#### Problem details
Update the stretch from the start of the records through the line containing "hohen Stellenwert – nur ein gesunder, vitaler" by replacing "Baumgesundheit" with "Pflanzengesundheit" and keeping everything else the same. Return only those lines.
Given data Start Marker
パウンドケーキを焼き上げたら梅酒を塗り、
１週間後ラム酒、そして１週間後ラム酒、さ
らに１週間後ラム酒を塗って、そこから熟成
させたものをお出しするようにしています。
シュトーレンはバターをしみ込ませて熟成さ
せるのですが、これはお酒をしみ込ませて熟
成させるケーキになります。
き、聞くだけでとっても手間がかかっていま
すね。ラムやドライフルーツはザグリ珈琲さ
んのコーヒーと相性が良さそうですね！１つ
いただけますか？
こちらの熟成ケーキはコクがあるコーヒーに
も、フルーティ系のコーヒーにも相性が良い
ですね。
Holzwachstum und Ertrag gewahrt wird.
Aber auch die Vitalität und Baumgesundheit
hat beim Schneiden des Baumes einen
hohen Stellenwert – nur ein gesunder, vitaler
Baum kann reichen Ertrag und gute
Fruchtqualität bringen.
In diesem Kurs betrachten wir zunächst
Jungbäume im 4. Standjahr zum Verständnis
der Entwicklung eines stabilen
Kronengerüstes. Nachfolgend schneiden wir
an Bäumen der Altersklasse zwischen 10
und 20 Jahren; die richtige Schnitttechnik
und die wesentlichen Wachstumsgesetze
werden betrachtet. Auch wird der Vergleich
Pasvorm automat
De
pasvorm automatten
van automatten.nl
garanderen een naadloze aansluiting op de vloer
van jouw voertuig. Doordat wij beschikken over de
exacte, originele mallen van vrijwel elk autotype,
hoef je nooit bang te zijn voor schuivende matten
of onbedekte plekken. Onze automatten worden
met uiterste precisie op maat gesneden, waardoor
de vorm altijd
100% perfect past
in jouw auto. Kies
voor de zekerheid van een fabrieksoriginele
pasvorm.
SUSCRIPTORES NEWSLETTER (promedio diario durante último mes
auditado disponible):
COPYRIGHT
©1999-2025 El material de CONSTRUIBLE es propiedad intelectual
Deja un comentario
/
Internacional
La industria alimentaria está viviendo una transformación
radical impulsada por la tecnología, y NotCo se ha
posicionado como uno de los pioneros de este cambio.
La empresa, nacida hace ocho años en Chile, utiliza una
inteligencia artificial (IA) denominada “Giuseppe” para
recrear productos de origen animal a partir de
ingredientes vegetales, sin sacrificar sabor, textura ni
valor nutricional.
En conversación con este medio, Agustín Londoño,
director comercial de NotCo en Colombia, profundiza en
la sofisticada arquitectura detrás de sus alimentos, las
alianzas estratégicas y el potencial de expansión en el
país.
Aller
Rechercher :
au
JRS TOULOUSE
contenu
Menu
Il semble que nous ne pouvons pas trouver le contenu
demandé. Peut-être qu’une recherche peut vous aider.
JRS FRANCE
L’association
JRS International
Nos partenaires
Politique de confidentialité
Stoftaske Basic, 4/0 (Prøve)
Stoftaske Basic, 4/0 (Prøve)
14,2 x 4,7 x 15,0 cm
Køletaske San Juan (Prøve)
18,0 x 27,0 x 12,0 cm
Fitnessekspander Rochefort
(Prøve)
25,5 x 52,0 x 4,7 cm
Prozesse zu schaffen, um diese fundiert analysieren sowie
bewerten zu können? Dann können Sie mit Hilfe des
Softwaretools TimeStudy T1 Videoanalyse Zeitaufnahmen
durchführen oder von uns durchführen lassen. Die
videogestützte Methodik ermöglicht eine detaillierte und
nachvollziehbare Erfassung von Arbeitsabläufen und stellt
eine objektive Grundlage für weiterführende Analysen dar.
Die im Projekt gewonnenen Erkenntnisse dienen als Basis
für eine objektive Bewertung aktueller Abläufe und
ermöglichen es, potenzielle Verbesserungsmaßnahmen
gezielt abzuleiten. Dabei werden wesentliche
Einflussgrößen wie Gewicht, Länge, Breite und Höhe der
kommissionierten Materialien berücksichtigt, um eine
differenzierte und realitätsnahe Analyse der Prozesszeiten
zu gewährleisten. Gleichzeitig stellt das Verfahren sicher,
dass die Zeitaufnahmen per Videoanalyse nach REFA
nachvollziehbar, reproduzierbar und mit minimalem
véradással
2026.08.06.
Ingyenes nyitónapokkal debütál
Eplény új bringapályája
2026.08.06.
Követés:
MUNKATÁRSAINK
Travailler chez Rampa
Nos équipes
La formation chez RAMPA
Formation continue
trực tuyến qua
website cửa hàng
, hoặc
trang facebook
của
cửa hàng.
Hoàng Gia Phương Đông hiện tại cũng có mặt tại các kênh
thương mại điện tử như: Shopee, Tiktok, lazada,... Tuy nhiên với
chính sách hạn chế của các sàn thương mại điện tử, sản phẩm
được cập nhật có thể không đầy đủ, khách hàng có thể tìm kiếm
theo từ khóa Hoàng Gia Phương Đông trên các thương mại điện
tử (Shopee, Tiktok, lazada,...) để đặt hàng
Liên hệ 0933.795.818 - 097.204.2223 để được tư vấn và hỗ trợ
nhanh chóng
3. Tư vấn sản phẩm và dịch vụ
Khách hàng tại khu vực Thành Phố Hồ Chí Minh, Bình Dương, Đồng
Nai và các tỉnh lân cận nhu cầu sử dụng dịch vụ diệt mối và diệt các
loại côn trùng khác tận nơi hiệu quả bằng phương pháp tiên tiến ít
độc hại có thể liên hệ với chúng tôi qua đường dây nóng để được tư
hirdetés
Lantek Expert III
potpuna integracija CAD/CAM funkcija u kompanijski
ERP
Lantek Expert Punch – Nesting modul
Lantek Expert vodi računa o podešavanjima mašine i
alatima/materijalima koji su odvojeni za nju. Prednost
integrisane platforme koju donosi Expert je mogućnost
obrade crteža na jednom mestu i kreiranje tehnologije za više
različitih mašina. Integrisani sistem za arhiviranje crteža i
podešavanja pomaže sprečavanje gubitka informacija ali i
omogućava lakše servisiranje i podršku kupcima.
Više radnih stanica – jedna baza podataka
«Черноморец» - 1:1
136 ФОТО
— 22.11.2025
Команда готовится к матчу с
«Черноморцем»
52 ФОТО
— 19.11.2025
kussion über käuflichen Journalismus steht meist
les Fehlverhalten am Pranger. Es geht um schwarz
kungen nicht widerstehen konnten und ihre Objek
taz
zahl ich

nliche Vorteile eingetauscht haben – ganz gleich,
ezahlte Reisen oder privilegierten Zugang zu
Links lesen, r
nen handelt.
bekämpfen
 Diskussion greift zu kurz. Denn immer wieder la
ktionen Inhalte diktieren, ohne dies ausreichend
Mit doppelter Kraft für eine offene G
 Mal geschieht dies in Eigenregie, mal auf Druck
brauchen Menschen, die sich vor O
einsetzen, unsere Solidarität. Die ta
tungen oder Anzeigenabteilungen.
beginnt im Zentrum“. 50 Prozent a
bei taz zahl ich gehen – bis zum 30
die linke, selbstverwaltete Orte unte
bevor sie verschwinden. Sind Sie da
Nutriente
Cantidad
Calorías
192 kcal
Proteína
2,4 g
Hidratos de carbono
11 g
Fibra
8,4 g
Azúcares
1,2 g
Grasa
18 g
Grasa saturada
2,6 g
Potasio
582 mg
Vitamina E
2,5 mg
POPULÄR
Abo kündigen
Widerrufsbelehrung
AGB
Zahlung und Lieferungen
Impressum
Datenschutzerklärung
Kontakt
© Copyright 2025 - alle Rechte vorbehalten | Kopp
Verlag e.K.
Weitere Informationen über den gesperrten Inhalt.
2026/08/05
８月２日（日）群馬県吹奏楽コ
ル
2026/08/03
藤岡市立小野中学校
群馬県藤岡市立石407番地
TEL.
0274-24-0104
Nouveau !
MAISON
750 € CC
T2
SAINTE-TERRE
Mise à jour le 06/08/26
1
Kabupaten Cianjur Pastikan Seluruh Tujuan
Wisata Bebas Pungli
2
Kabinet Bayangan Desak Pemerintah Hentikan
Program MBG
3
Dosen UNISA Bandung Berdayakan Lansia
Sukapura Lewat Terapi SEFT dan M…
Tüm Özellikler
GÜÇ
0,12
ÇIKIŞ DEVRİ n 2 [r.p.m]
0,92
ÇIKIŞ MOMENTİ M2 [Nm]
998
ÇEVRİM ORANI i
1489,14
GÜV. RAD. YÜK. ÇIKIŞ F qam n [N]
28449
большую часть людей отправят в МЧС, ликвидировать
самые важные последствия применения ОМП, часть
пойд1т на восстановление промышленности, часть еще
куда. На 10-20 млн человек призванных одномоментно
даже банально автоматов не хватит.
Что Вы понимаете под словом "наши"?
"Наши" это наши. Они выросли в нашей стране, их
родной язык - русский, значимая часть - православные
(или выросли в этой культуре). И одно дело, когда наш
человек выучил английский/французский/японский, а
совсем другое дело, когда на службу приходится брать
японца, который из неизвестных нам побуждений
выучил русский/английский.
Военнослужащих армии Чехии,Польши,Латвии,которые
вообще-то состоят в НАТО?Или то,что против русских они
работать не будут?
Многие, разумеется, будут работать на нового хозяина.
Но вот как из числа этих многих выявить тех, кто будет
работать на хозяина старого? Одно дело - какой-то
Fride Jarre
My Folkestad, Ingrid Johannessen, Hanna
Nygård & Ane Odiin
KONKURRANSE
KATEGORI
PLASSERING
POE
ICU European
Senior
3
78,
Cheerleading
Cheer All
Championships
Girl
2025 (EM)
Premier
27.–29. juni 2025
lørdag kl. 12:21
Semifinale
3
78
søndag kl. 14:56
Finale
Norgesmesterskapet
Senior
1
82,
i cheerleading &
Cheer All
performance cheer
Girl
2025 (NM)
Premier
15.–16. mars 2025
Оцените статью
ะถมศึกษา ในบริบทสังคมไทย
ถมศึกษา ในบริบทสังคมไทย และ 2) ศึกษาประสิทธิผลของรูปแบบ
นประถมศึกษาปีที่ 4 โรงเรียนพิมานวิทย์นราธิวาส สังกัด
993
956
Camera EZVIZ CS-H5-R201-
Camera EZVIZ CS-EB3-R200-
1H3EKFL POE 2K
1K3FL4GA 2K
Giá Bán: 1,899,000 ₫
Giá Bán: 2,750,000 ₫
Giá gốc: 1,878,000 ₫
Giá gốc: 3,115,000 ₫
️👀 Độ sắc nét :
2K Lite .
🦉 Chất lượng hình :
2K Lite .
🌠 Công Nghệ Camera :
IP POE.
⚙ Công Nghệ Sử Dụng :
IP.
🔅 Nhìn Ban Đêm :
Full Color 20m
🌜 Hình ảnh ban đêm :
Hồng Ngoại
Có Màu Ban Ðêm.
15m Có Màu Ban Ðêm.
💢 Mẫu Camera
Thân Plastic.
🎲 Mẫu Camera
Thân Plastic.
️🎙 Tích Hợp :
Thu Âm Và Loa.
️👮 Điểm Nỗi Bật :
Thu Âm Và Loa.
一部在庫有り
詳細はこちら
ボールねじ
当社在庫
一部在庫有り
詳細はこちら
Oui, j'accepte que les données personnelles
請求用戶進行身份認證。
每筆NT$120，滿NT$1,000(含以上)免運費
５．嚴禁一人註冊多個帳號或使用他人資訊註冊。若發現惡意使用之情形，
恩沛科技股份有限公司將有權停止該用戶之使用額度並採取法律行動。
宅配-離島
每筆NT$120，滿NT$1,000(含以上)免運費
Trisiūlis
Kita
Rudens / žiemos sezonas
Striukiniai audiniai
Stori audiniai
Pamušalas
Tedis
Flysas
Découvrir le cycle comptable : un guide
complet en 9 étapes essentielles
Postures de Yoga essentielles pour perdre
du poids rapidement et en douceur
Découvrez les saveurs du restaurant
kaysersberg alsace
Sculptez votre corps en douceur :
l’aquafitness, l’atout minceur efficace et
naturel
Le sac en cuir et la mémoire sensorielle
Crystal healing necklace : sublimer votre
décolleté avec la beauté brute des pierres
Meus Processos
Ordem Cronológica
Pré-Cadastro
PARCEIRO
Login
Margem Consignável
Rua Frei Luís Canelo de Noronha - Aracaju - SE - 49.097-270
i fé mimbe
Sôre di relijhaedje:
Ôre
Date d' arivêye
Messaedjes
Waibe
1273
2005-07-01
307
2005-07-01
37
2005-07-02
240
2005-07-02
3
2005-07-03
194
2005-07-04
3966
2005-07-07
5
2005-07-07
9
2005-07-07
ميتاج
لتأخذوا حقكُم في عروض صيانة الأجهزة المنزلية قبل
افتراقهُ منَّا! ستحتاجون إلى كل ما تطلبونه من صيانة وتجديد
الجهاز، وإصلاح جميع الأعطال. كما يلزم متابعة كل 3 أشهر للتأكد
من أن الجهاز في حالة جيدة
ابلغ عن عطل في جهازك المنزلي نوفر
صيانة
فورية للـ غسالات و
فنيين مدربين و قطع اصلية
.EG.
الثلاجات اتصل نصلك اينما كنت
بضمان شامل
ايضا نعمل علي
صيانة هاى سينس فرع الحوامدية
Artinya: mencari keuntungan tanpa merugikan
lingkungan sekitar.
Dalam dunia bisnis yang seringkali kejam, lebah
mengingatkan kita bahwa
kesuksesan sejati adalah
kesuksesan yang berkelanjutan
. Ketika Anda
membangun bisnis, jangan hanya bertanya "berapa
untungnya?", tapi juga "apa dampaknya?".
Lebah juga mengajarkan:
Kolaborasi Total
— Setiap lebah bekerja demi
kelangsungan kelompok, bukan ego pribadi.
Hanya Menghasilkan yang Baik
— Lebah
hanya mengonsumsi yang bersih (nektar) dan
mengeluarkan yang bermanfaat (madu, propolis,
Given data End Marker
#### Written answer
パウンドケーキを焼き上げたら梅酒を塗り、
１週間後ラム酒、そして１週間後ラム酒、さ
らに１週間後ラム酒を塗って、そこから熟成
させたものをお出しするようにしています。
シュトーレンはバターをしみ込ませて熟成さ
せるのですが、これはお酒をしみ込ませて熟
成させるケーキになります。
き、聞くだけでとっても手間がかかっていま
すね。ラムやドライフルーツはザグリ珈琲さ
んのコーヒーと相性が良さそうですね！１つ
いただけますか？
こちらの熟成ケーキはコクがあるコーヒーに
も、フルーティ系のコーヒーにも相性が良い
ですね。
Holzwachstum und Ertrag gewahrt wird.
Aber auch die Vitalität und Pflanzengesundheit
hat beim Schneiden des Baumes einen
hohen Stellenwert – nur ein gesunder, vitaler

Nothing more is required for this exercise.